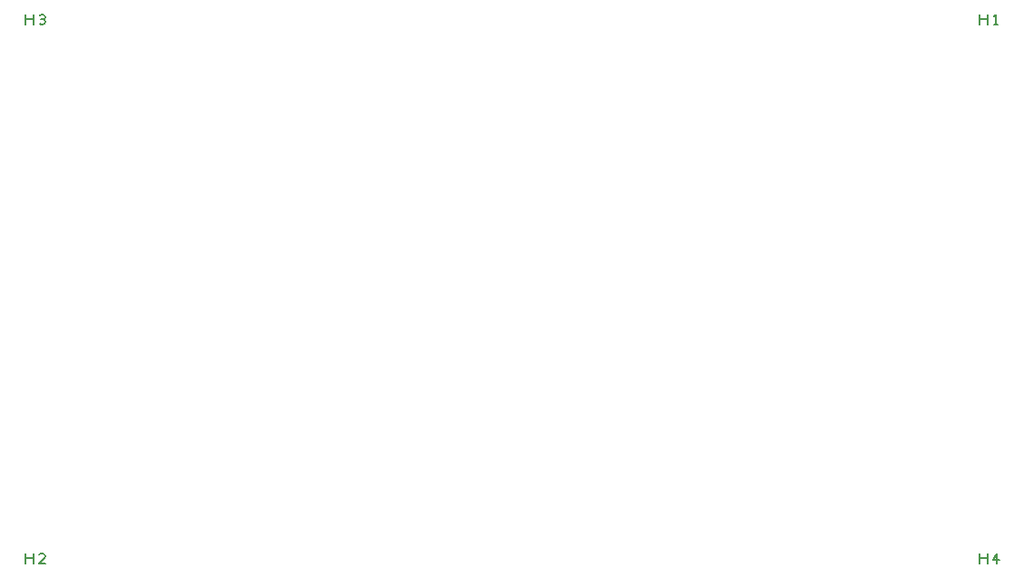
<source format=gbr>
G04 DesignSpark PCB Gerber Version 11.0 Build 5877*
G04 #@! TF.Part,Single*
G04 #@! TF.FileFunction,Other,PA_SWITCH_V4_Remake2 - Top Documentation*
G04 #@! TF.FilePolarity,Positive*
%FSLAX35Y35*%
%MOIN*%
%ADD10C,0.00500*%
G04 #@! TD.AperFunction*
X0Y0D02*
D02*
D10*
X18150Y70437D02*
Y74187D01*
Y72313D02*
X21275D01*
Y70437D02*
Y74187D01*
X25650Y70437D02*
X23150D01*
X25337Y72625D01*
X25650Y73250D01*
X25337Y73875D01*
X24713Y74187D01*
X23775D01*
X23150Y73875D01*
X18150Y268437D02*
Y272187D01*
Y270313D02*
X21275D01*
Y268437D02*
Y272187D01*
X23463Y268750D02*
X24087Y268437D01*
X24713D01*
X25337Y268750D01*
X25650Y269375D01*
X25337Y270000D01*
X24713Y270313D01*
X24087D01*
X24713D02*
X25337Y270625D01*
X25650Y271250D01*
X25337Y271875D01*
X24713Y272187D01*
X24087D01*
X23463Y271875D01*
X368450Y70437D02*
Y74187D01*
Y72313D02*
X371575D01*
Y70437D02*
Y74187D01*
X375013Y70437D02*
Y74187D01*
X373450Y71687D01*
X375950D01*
X368450Y268437D02*
Y272187D01*
Y270313D02*
X371575D01*
Y268437D02*
Y272187D01*
X374075Y268437D02*
X375325D01*
X374700D02*
Y272187D01*
X374075Y271563D01*
X0Y0D02*
M02*

</source>
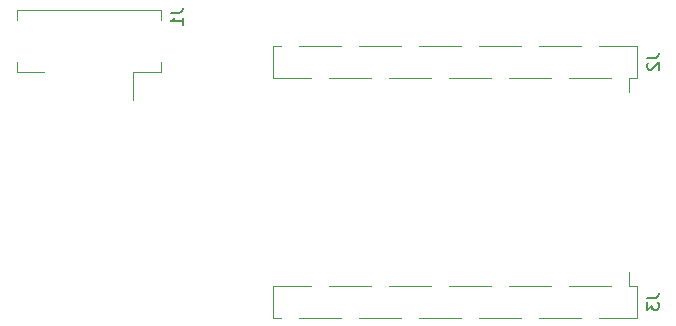
<source format=gbr>
%TF.GenerationSoftware,KiCad,Pcbnew,7.0.6*%
%TF.CreationDate,2023-10-13T04:00:25-07:00*%
%TF.ProjectId,SAL-FP_Keyboard,53414c2d-4650-45f4-9b65-79626f617264,A*%
%TF.SameCoordinates,PX8be9df0PY734a290*%
%TF.FileFunction,Legend,Bot*%
%TF.FilePolarity,Positive*%
%FSLAX46Y46*%
G04 Gerber Fmt 4.6, Leading zero omitted, Abs format (unit mm)*
G04 Created by KiCad (PCBNEW 7.0.6) date 2023-10-13 04:00:25*
%MOMM*%
%LPD*%
G01*
G04 APERTURE LIST*
%ADD10C,0.150000*%
%ADD11C,0.120000*%
G04 APERTURE END LIST*
D10*
X-93280181Y-696666D02*
X-92565896Y-696666D01*
X-92565896Y-696666D02*
X-92423039Y-649047D01*
X-92423039Y-649047D02*
X-92327800Y-553809D01*
X-92327800Y-553809D02*
X-92280181Y-410952D01*
X-92280181Y-410952D02*
X-92280181Y-315714D01*
X-92280181Y-1696666D02*
X-92280181Y-1125238D01*
X-92280181Y-1410952D02*
X-93280181Y-1410952D01*
X-93280181Y-1410952D02*
X-93137324Y-1315714D01*
X-93137324Y-1315714D02*
X-93042086Y-1220476D01*
X-93042086Y-1220476D02*
X-92994467Y-1125238D01*
X-52945181Y-24826666D02*
X-52230896Y-24826666D01*
X-52230896Y-24826666D02*
X-52088039Y-24779047D01*
X-52088039Y-24779047D02*
X-51992800Y-24683809D01*
X-51992800Y-24683809D02*
X-51945181Y-24540952D01*
X-51945181Y-24540952D02*
X-51945181Y-24445714D01*
X-52945181Y-25207619D02*
X-52945181Y-25826666D01*
X-52945181Y-25826666D02*
X-52564229Y-25493333D01*
X-52564229Y-25493333D02*
X-52564229Y-25636190D01*
X-52564229Y-25636190D02*
X-52516610Y-25731428D01*
X-52516610Y-25731428D02*
X-52468991Y-25779047D01*
X-52468991Y-25779047D02*
X-52373753Y-25826666D01*
X-52373753Y-25826666D02*
X-52135658Y-25826666D01*
X-52135658Y-25826666D02*
X-52040420Y-25779047D01*
X-52040420Y-25779047D02*
X-51992800Y-25731428D01*
X-51992800Y-25731428D02*
X-51945181Y-25636190D01*
X-51945181Y-25636190D02*
X-51945181Y-25350476D01*
X-51945181Y-25350476D02*
X-51992800Y-25255238D01*
X-51992800Y-25255238D02*
X-52040420Y-25207619D01*
X-52945181Y-4506666D02*
X-52230896Y-4506666D01*
X-52230896Y-4506666D02*
X-52088039Y-4459047D01*
X-52088039Y-4459047D02*
X-51992800Y-4363809D01*
X-51992800Y-4363809D02*
X-51945181Y-4220952D01*
X-51945181Y-4220952D02*
X-51945181Y-4125714D01*
X-52849943Y-4935238D02*
X-52897562Y-4982857D01*
X-52897562Y-4982857D02*
X-52945181Y-5078095D01*
X-52945181Y-5078095D02*
X-52945181Y-5316190D01*
X-52945181Y-5316190D02*
X-52897562Y-5411428D01*
X-52897562Y-5411428D02*
X-52849943Y-5459047D01*
X-52849943Y-5459047D02*
X-52754705Y-5506666D01*
X-52754705Y-5506666D02*
X-52659467Y-5506666D01*
X-52659467Y-5506666D02*
X-52516610Y-5459047D01*
X-52516610Y-5459047D02*
X-51945181Y-4887619D01*
X-51945181Y-4887619D02*
X-51945181Y-5506666D01*
D11*
%TO.C,J1*%
X-94143000Y-5700000D02*
X-96468000Y-5700000D01*
X-94143000Y-4850000D02*
X-94143000Y-5700000D01*
X-94143000Y-1330000D02*
X-94143000Y-480000D01*
X-94143000Y-480000D02*
X-106313000Y-480000D01*
X-96468000Y-5700000D02*
X-96468000Y-8090000D01*
X-106313000Y-5700000D02*
X-103988000Y-5700000D01*
X-106313000Y-4850000D02*
X-106313000Y-5700000D01*
X-106313000Y-480000D02*
X-106313000Y-1330000D01*
%TO.C,J3*%
X-84640000Y-26490000D02*
X-84640000Y-23830000D01*
X-83970000Y-26490000D02*
X-84640000Y-26490000D01*
X-78890000Y-26490000D02*
X-82450000Y-26490000D01*
X-73810000Y-26490000D02*
X-77370000Y-26490000D01*
X-68730000Y-26490000D02*
X-72290000Y-26490000D01*
X-63650000Y-26490000D02*
X-67210000Y-26490000D01*
X-58570000Y-26490000D02*
X-62130000Y-26490000D01*
X-53840000Y-26490000D02*
X-57050000Y-26490000D01*
X-53840000Y-26490000D02*
X-53840000Y-23830000D01*
X-81430000Y-23830000D02*
X-84640000Y-23830000D01*
X-76350000Y-23830000D02*
X-79910000Y-23830000D01*
X-71270000Y-23830000D02*
X-74830000Y-23830000D01*
X-66190000Y-23830000D02*
X-69750000Y-23830000D01*
X-61110000Y-23830000D02*
X-64670000Y-23830000D01*
X-56030000Y-23830000D02*
X-59590000Y-23830000D01*
X-54510000Y-23830000D02*
X-54510000Y-22620000D01*
X-53840000Y-23830000D02*
X-54510000Y-23830000D01*
%TO.C,J2*%
X-54510000Y-7380000D02*
X-54510000Y-6170000D01*
X-84640000Y-6170000D02*
X-84640000Y-3510000D01*
X-81430000Y-6170000D02*
X-84640000Y-6170000D01*
X-76350000Y-6170000D02*
X-79910000Y-6170000D01*
X-71270000Y-6170000D02*
X-74830000Y-6170000D01*
X-66190000Y-6170000D02*
X-69750000Y-6170000D01*
X-61110000Y-6170000D02*
X-64670000Y-6170000D01*
X-56030000Y-6170000D02*
X-59590000Y-6170000D01*
X-53840000Y-6170000D02*
X-54510000Y-6170000D01*
X-53840000Y-6170000D02*
X-53840000Y-3510000D01*
X-83970000Y-3510000D02*
X-84640000Y-3510000D01*
X-78890000Y-3510000D02*
X-82450000Y-3510000D01*
X-73810000Y-3510000D02*
X-77370000Y-3510000D01*
X-68730000Y-3510000D02*
X-72290000Y-3510000D01*
X-63650000Y-3510000D02*
X-67210000Y-3510000D01*
X-58570000Y-3510000D02*
X-62130000Y-3510000D01*
X-53840000Y-3510000D02*
X-57050000Y-3510000D01*
%TD*%
M02*

</source>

** Exercise directions **
Above are the entries. Quote exactly the lines from the one bearing "X-52516610Y-5459047D02*" through the one bearing "X-73810000Y-26490000D02*".

** Response to the exercise **
X-52516610Y-5459047D02*
X-51945181Y-4887619D01*
X-51945181Y-4887619D02*
X-51945181Y-5506666D01*
D11*
%TO.C,J1*%
X-94143000Y-5700000D02*
X-96468000Y-5700000D01*
X-94143000Y-4850000D02*
X-94143000Y-5700000D01*
X-94143000Y-1330000D02*
X-94143000Y-480000D01*
X-94143000Y-480000D02*
X-106313000Y-480000D01*
X-96468000Y-5700000D02*
X-96468000Y-8090000D01*
X-106313000Y-5700000D02*
X-103988000Y-5700000D01*
X-106313000Y-4850000D02*
X-106313000Y-5700000D01*
X-106313000Y-480000D02*
X-106313000Y-1330000D01*
%TO.C,J3*%
X-84640000Y-26490000D02*
X-84640000Y-23830000D01*
X-83970000Y-26490000D02*
X-84640000Y-26490000D01*
X-78890000Y-26490000D02*
X-82450000Y-26490000D01*
X-73810000Y-26490000D02*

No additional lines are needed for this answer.